• [Work instructions]: Change "collection date" to "date collected" in the lines below and copy everything else unaltered. Omit the pictures from your answer.

(Dataset items)
++++++++++

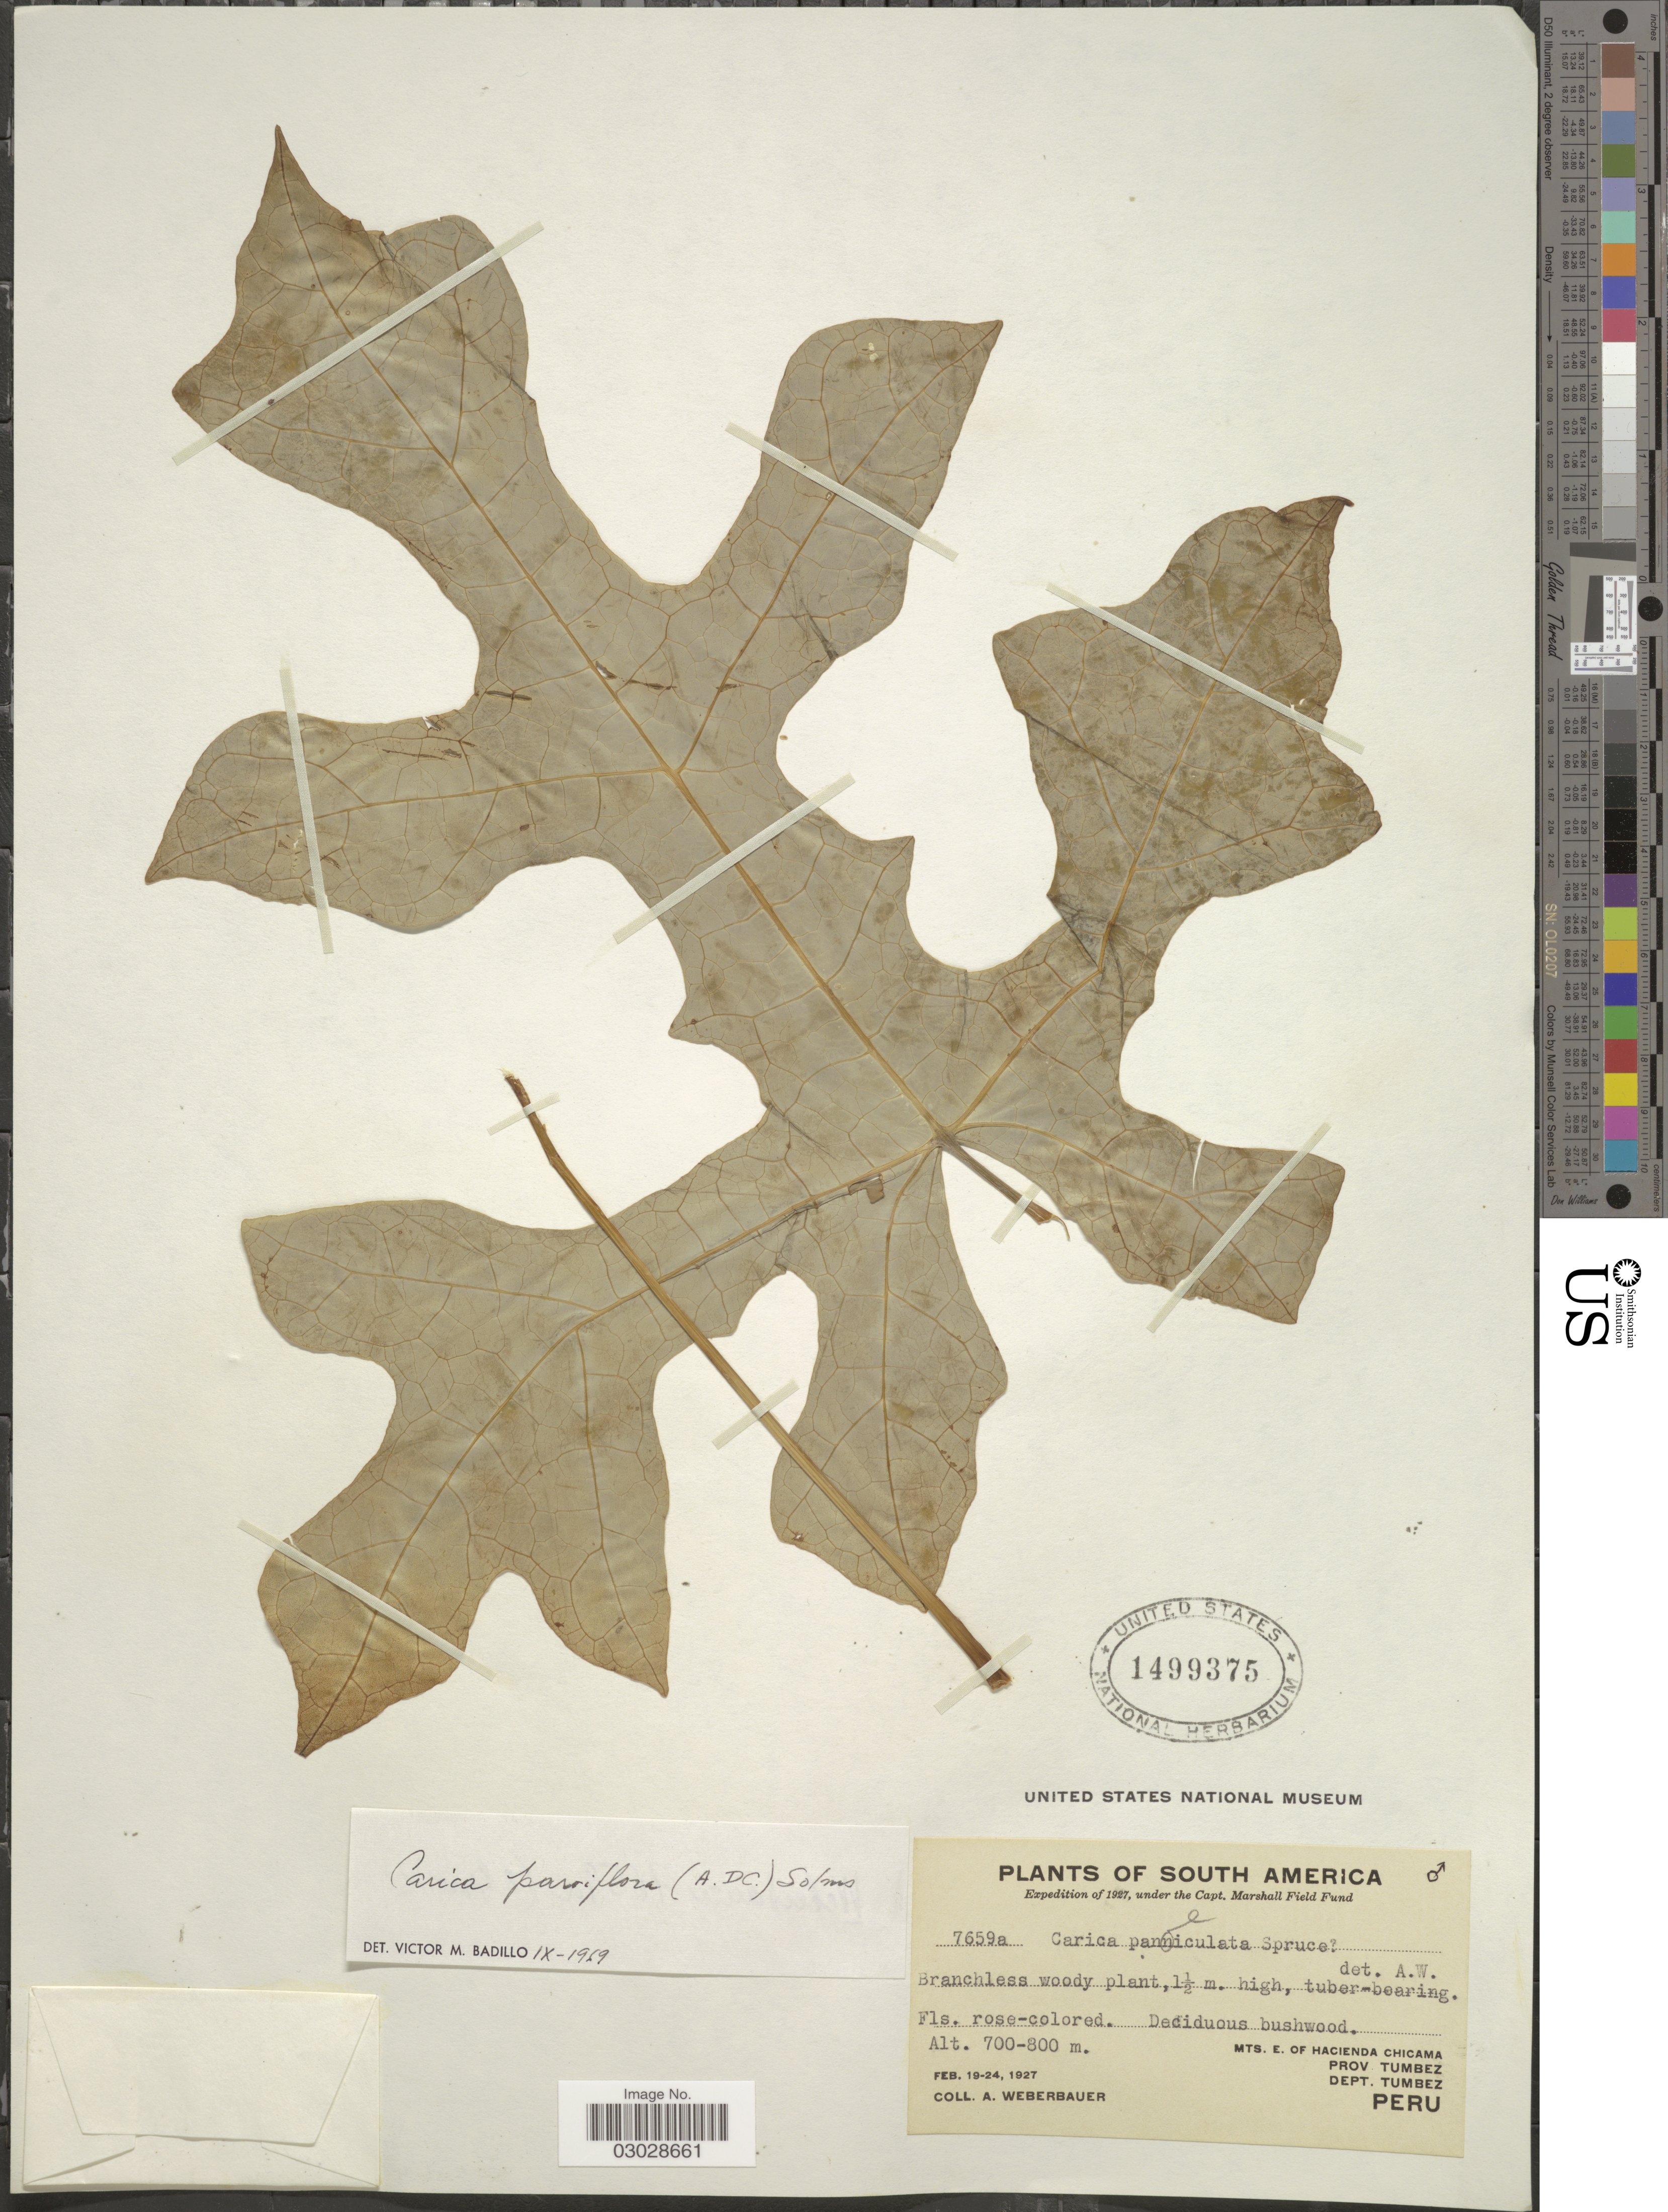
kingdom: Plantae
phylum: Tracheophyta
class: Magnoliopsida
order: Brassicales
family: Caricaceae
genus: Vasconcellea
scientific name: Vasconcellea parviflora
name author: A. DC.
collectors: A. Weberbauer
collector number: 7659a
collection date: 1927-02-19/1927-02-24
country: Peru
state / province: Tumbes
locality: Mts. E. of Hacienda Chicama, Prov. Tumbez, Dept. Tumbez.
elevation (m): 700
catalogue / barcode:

++++++++++

• [Response]:
kingdom: Plantae
phylum: Tracheophyta
class: Magnoliopsida
order: Brassicales
family: Caricaceae
genus: Vasconcellea
scientific name: Vasconcellea parviflora
name author: A. DC.
collectors: A. Weberbauer
collector number: 7659a
date collected: 1927-02-19/1927-02-24
country: Peru
state / province: Tumbes
locality: Mts. E. of Hacienda Chicama, Prov. Tumbez, Dept. Tumbez.
elevation (m): 700
catalogue / barcode:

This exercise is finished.